45. The other case which has been heavily relied upon is Andi Mukta (supra). It is no doubt held that a mandamus can be issued to any person or authority performing public duty, owing positive obligation to the affected party. The writ petition was held to be maintainable since the teacher whose services were terminated by the institution was affiliated to the university and was governed by the Ordinances, casting certain obligations which it owed to that petitioner. But it is not the case here. Our attention has been drawn by the learned counsel for the appellant to paragraphs 12, 13 and 21 of the decision (Andi Mukta) to indicate that even according to this case no writ would lie against the private body except where it has some obligation to discharge which is statutory or of public character.

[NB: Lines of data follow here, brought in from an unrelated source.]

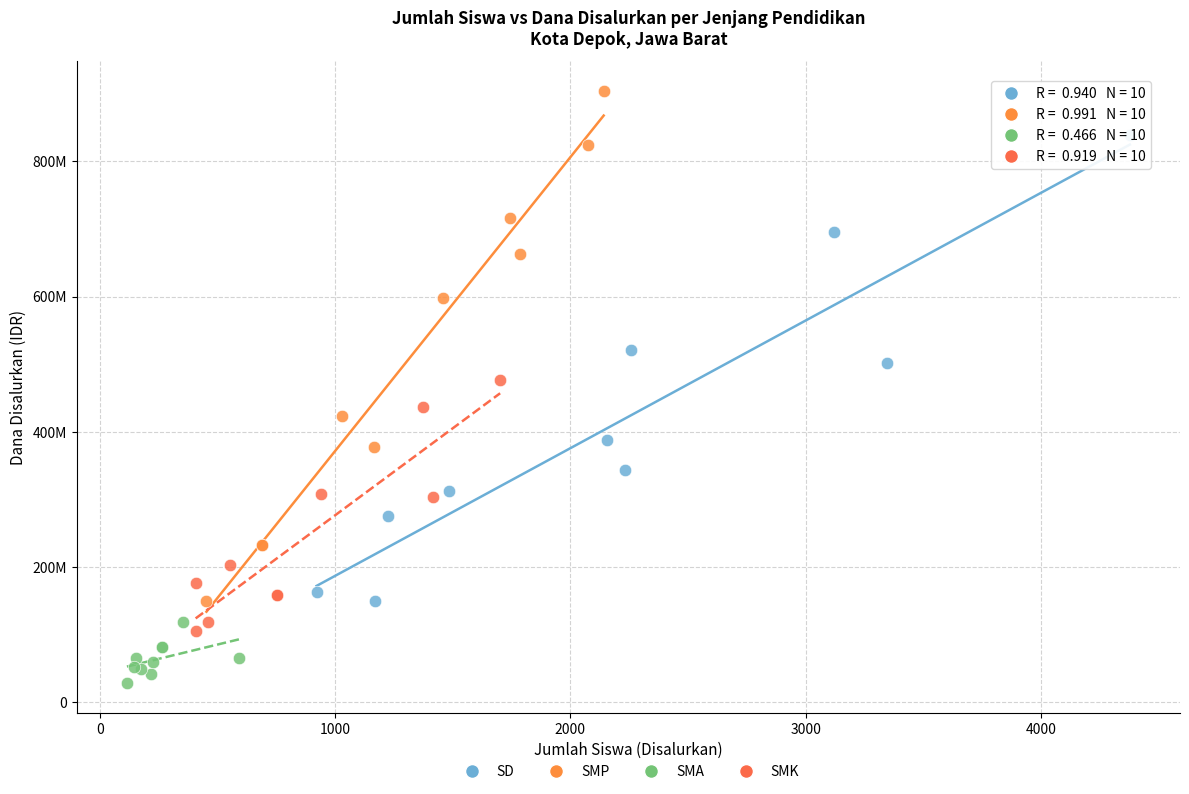

What are all the series names shown in the legend?

SD, SMP, SMA, SMK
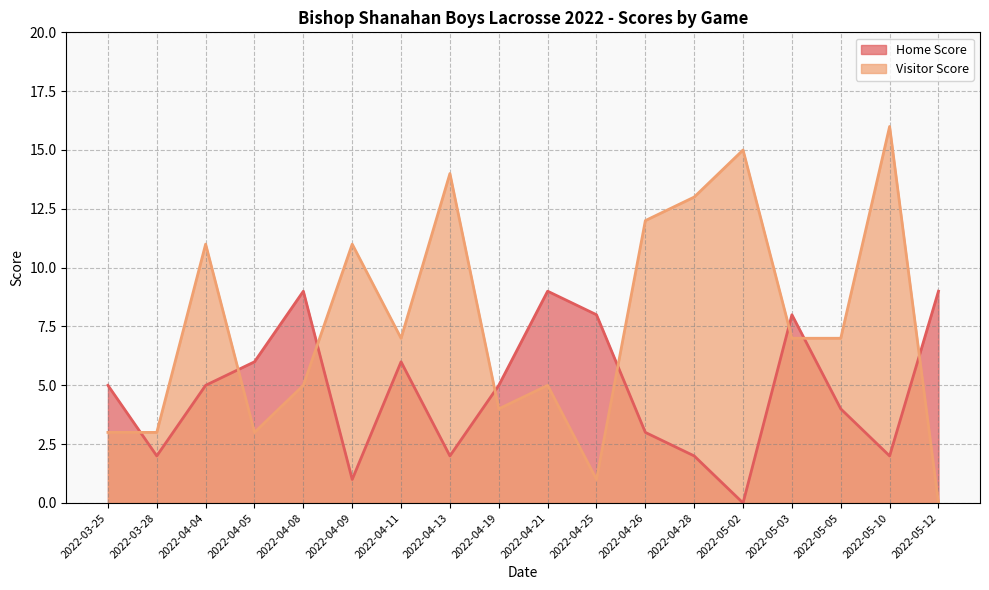

Reading left to right, what are all the values shown in this chart?

Home Score: 5	2	5	6	9	1	6	2	5	9	8	3	2	0	8	4	2	9
Visitor Score: 3	3	11	3	5	11	7	14	4	5	1	12	13	15	7	7	16	0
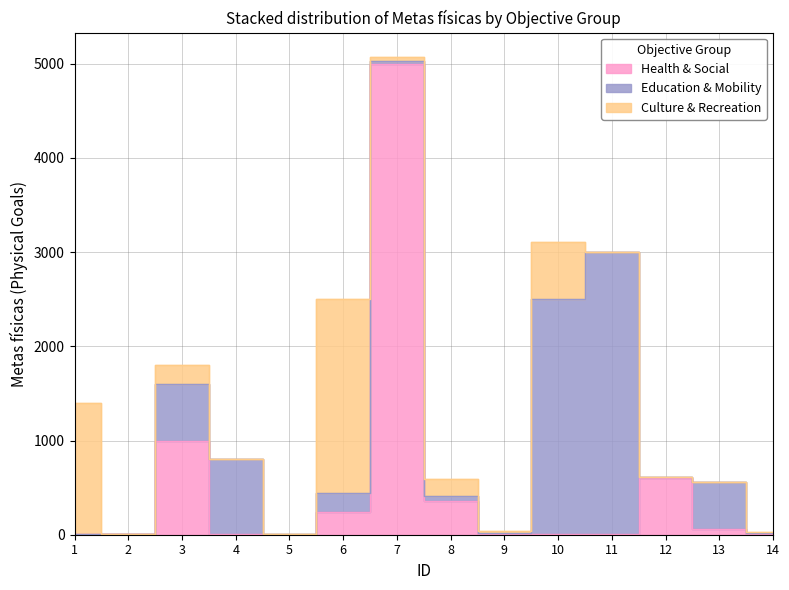

At which label is Health & Social closest to 2500?

3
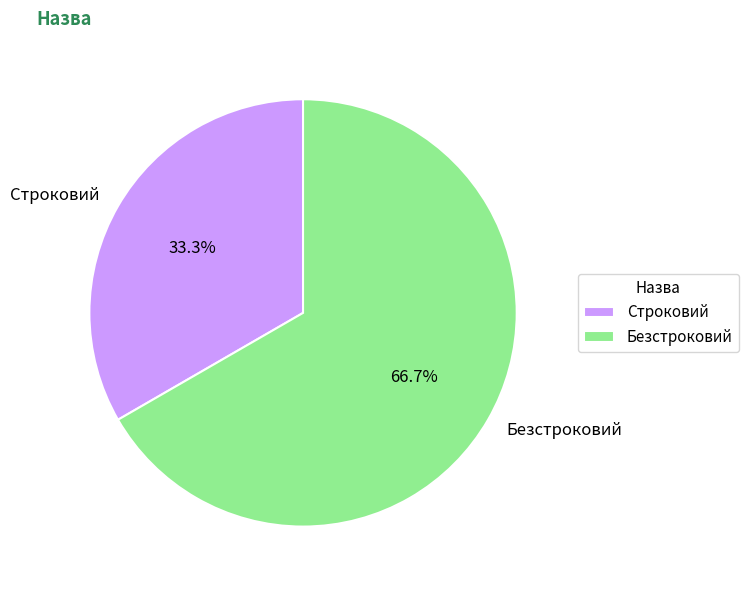

Does any single category account for the majority?

Yes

46. Merely because the Reserve Bank of India lays the banking policy in the interest of the banking system or in the interest of monetary stability or sound economic growth having due regard to the interests of the depositors etc. as provided under section 5(c)(a) of the Banking Regulation Act does not mean that the private companies carrying on the business of or commercial activity of banking, discharge any public function or public duty. These are all regulatory measures applicable to those carrying on commercial activity in banking and these companies are to act according to these provisions failing which certain consequences follow as indicated in the Act itself. Provision regarding acquisition of a banking company by the government, it may be pointed out that any private property can be acquired by the government in public interest. It is now judicially accepted norm that private interest has to give way to the public interest. If a private property is acquired in public interest it does not mean that the party whose property is acquired is performing or discharging any function or duty of public character though it would be so for acquiring authority.
47. For the discussion held above, in our view, a private company carrying on banking business as a scheduled bank, cannot be termed as an institution or company carrying on any statutory or public duty. A private body or a person may be amenable to writ jurisdiction only where it may become necessary to compel such body or association to enforce any statutory obligations or such obligations of public nature casting positive obligation upon it. We don’t find such conditions are fulfilled in respect of a private company carrying on a commercial activity of banking. Merely regulatory provisions to ensure such activity carried on by private bodies work within a discipline, do not confer any such status upon the company nor puts any such obligation upon it which may be enforced through issue of a writ under Article 226 of the Constitution. Present is a case of disciplinary action being taken against its employee by the appellant Bank. Respondent’s service with the bank stands terminated. The action of the Bank was challenged by the respondent by filing a writ petition under Article 226 of the Constitution of India. The respondent is not trying to enforce any statutory duty on the part of the bank. That being the position, the appeal deserves to be allowed.
48. In the result, the appeal is allowed and the judgment and order passed by the High Court is set aside and the writ petition is held to be not maintainable. There will, however, be no order as to costs.